For a Higher Purpose

This week, I had the immense pleasure of accompanying my son, and his 7th grade class on a trip to Washington D.C. Studying about our Founding Fathers has reminded me of a true example of grace under fire. It is convenient for us to view their accomplishments from the comfort of knowing how great the American experiment has played out over the past 243 years, but for them, the outcome was anything but certain. These men staked their fortunes, their reputations and their lives on what they viewed as the fulfillment of their values. As Benjamin Franklin was quoted “Gentlemen I pray we all hang together, or we will surely all hang together.”

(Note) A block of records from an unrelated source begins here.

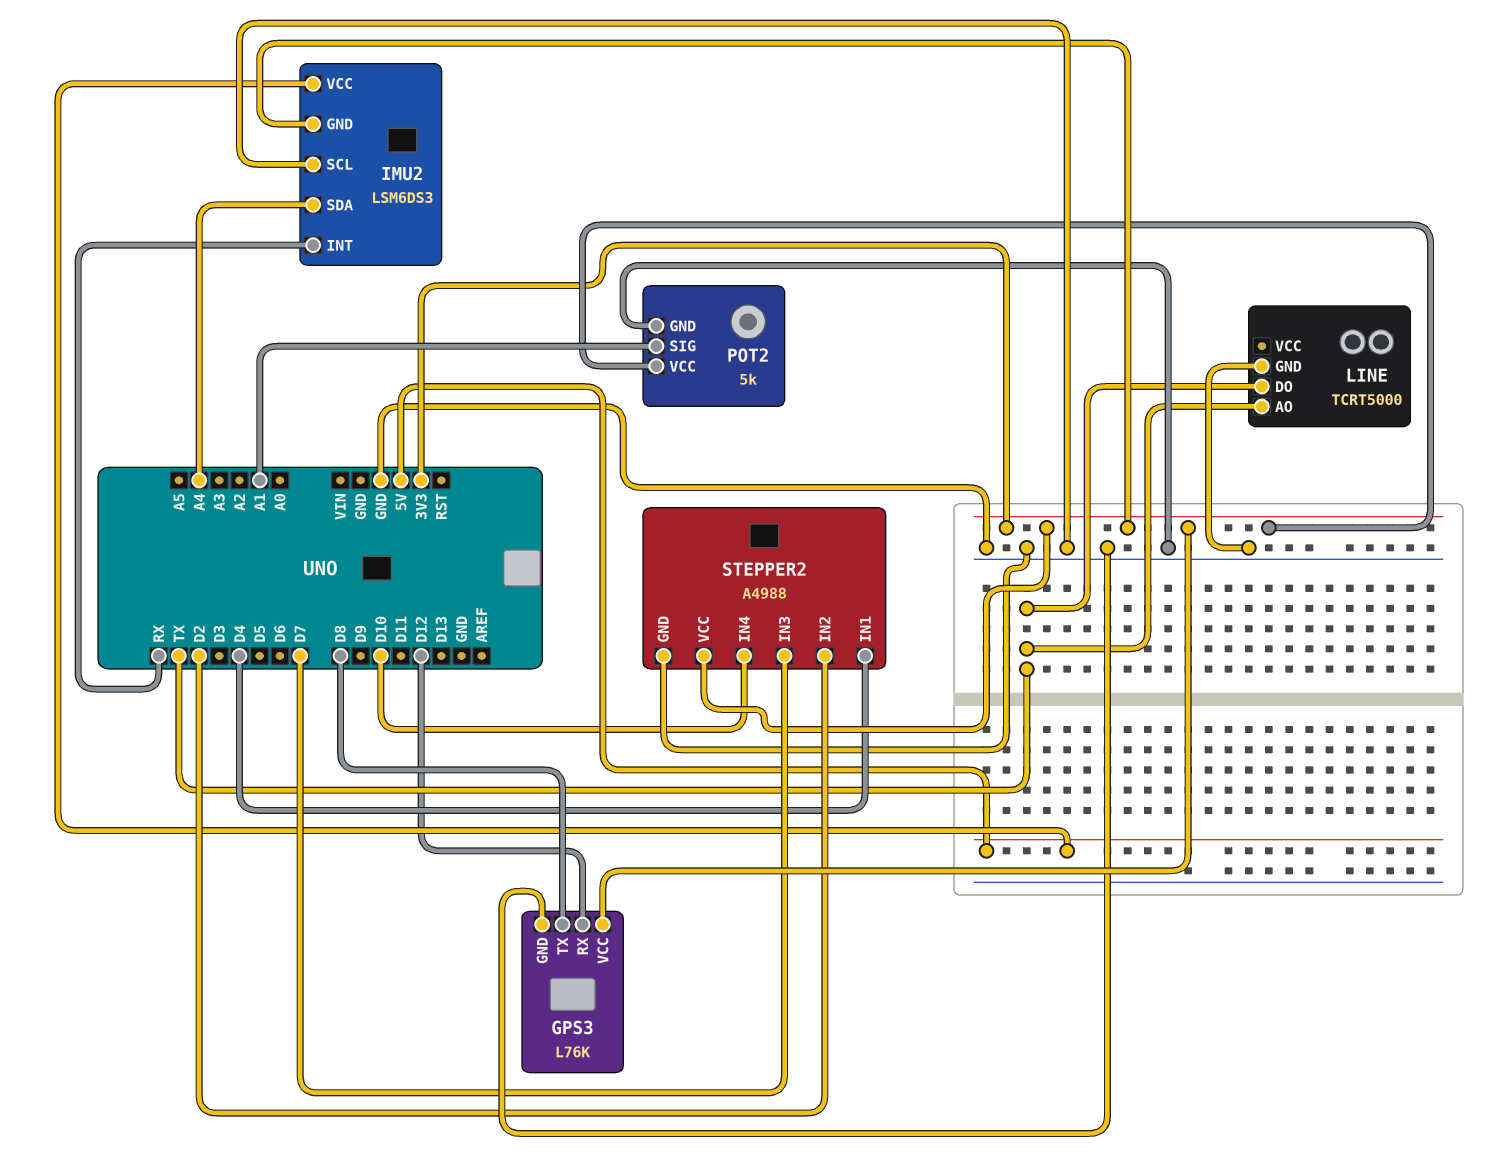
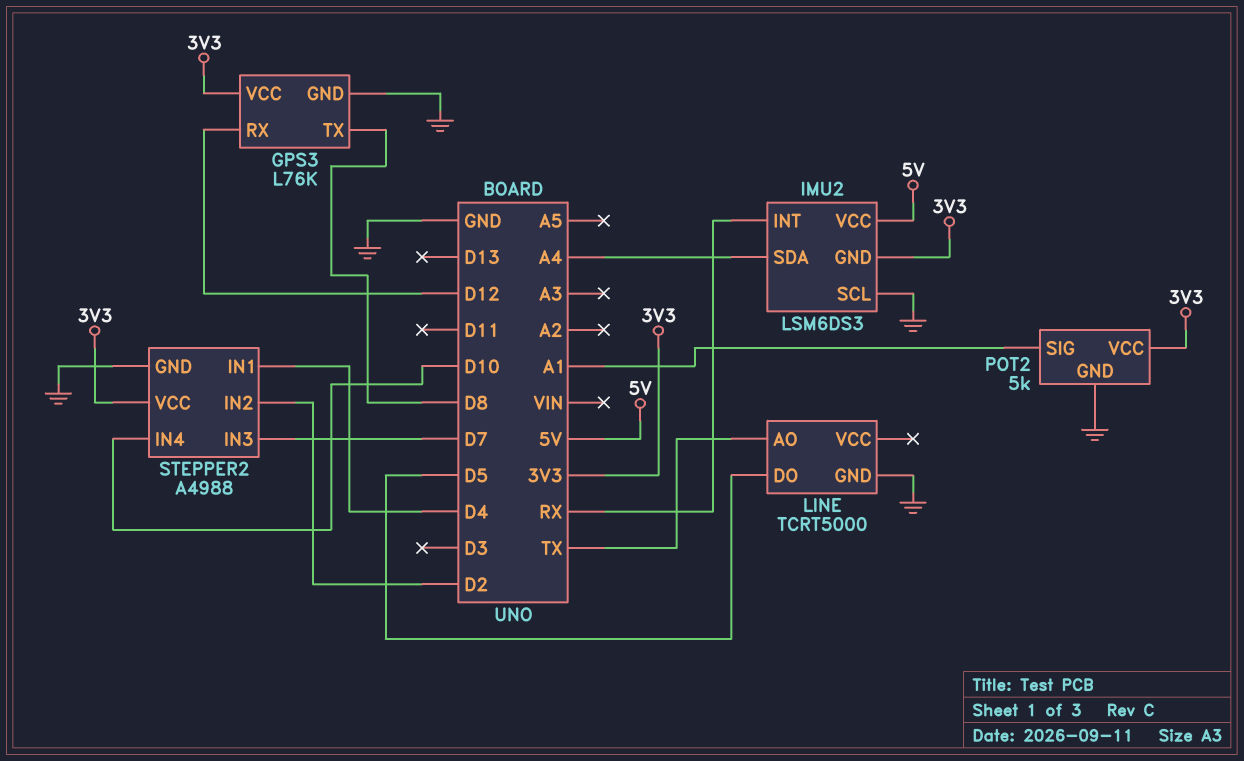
LINE pin DO: TX -> D5

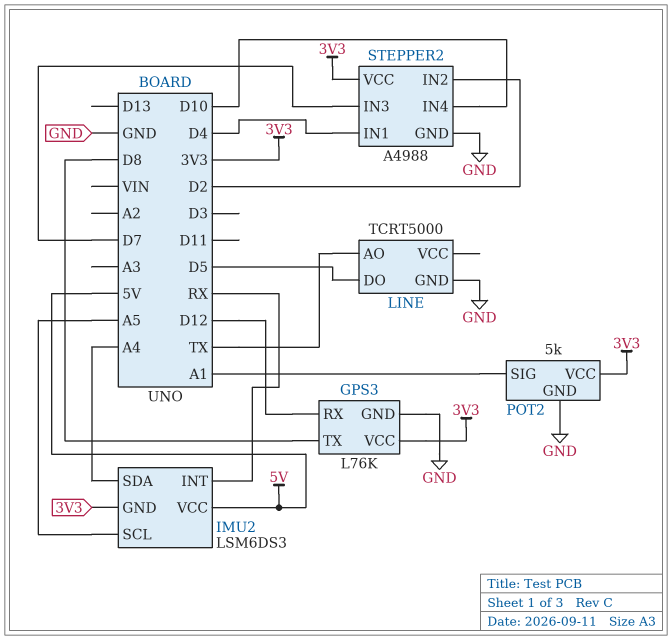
IMU2 pin SCL: GND -> A5

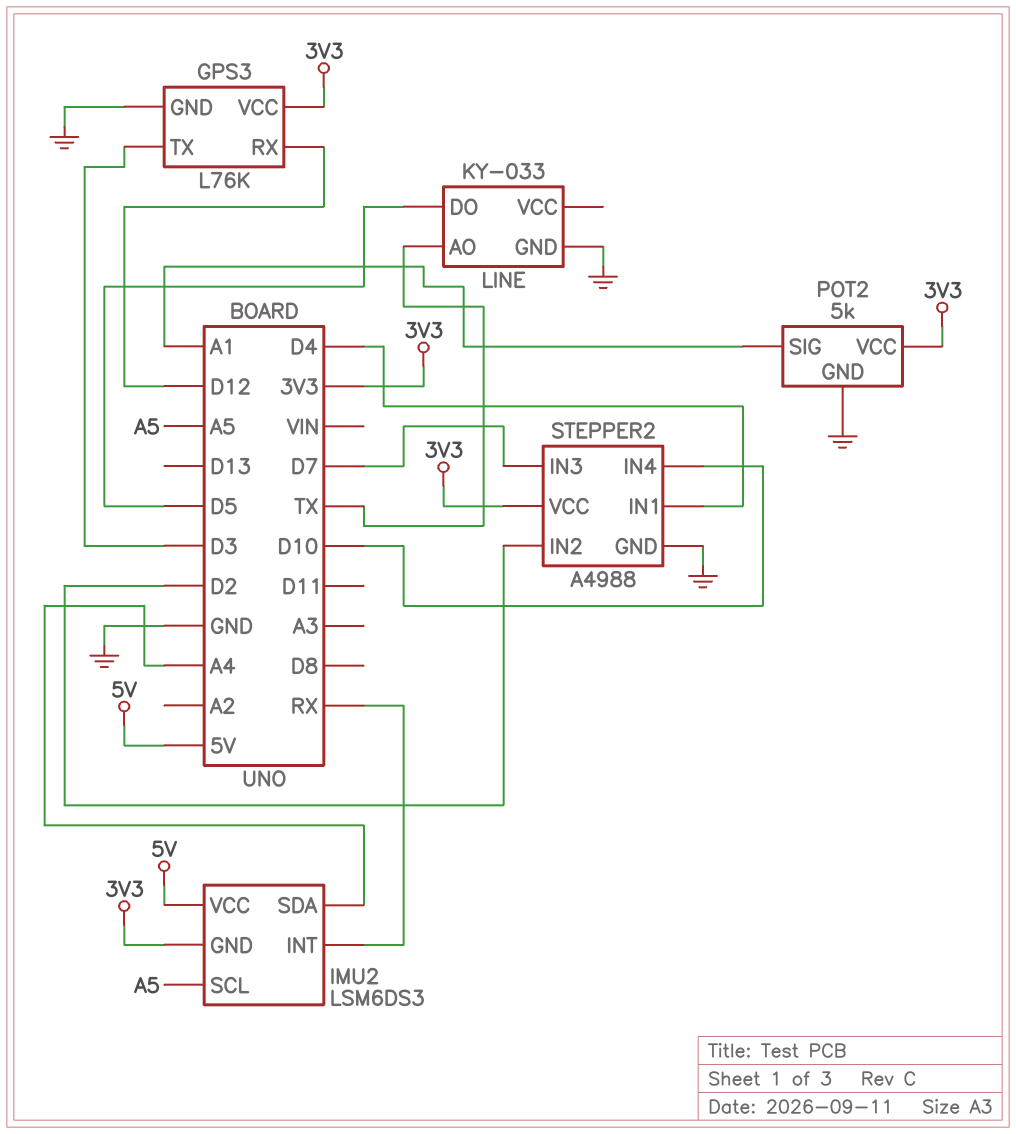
GPS3 pin TX: D8 -> D3
LINE: TCRT5000 -> KY-033

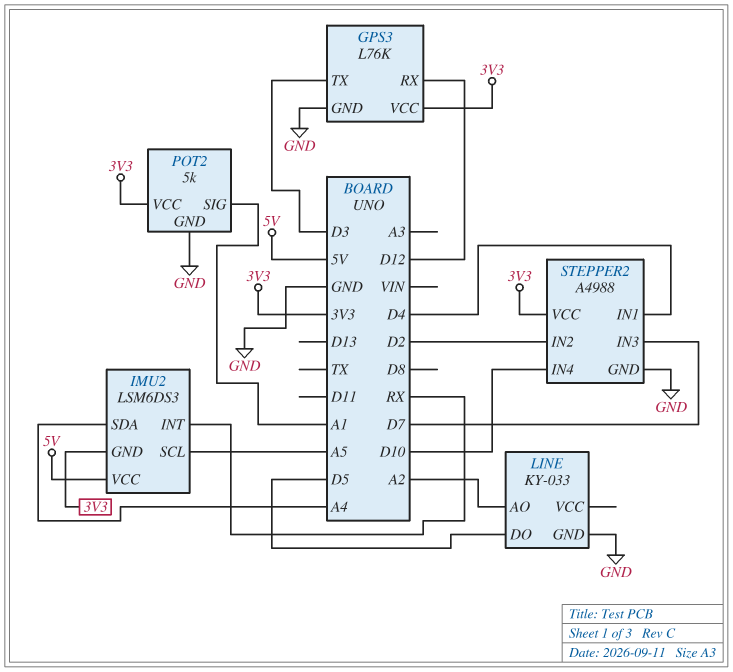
LINE pin AO: TX -> A2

As leaders, I think we should all endeavor to understand the example that the Founding Fathers laid before us. Even if you are not a history buff, the lessons of grace and perseverance of men like George Washington, Thomas Jefferson, John, and Samuel Adams and James Madison provide a foundation of understanding value leadership under extreme circumstances. The very nature of our form of government, which flowed from their sense of balance, echoes grace. Principles like the separation of powers, the Bill of Rights, and proportional representation were meant to moderate the passions of the government and the governed. Moderation and balance, two essential core elements of grace.

These men showed that a higher purpose drove their lives. Thomas Jefferson said, “Our greatest happiness does not depend on the condition of life in which chance has placed us, but is always the result of a good conscience, good health, occupation, and freedom in all just pursuits.” So as leaders, when we can focus not on circumstances, but on our values and priorities, then we can live grace under fire.